Large yield production of high mobility freely suspended graphene electronic devices on a PMGI based organic polymer

TL;DR

This paper presents a new fabrication technique for high mobility suspended graphene devices compatible with various contact materials, achieving record mobilities and enabling advanced graphene-based electronic applications.

Contribution

A novel fabrication method using PMGI-based organic polymer for stable, high mobility suspended graphene devices compatible with diverse contact materials.

Findings

Achieved graphene mobilities up to 600,000 cm^2/Vs at 77K.

Compatible with almost any contact material, unlike previous methods.

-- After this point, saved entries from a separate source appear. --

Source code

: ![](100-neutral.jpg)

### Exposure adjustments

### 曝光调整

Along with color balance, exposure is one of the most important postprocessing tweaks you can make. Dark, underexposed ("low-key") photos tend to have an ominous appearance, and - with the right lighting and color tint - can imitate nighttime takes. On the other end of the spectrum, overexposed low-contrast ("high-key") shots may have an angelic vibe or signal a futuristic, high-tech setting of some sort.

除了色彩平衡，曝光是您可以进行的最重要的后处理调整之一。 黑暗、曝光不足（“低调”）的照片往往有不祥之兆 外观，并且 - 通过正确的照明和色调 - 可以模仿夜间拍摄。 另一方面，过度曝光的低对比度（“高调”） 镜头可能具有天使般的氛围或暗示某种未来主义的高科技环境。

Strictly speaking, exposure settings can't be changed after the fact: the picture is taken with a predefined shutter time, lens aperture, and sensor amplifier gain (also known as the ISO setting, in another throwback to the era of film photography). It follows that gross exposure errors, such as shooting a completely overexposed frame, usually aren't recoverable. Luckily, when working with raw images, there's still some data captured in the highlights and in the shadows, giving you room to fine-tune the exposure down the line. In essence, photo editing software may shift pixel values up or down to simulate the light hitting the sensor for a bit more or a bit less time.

Enables development of complex graphene-based spintronic and superconducting devices.

Abstract

The recent observation of fractional quantum Hall effect in high mobility suspended graphene devices introduced a new direction in graphene physics, the field of electron-electron interaction dynamics. However, the technique used currently for the fabrication of such high mobility devices has several drawbacks. The most important is that the contact materials available for electronic devices are limited to only a few metals (Au, Pd, Pt, Cr and Nb) since only those are not attacked by the reactive acid (BHF) etching fabrication step. Here we show a new technique which leads to mechanically stable suspended high mobility graphene devices which is compatible with almost any type of contact material. The graphene devices prepared on a polydimethylglutarimide based organic resist show mobilities as high as 600.000 cm^2/Vs at an electron carrier density n = 5.0 10^9 cm^-2 at 77K. This technique paves the way towards complex suspended graphene based spintronic, superconducting and other types of devices.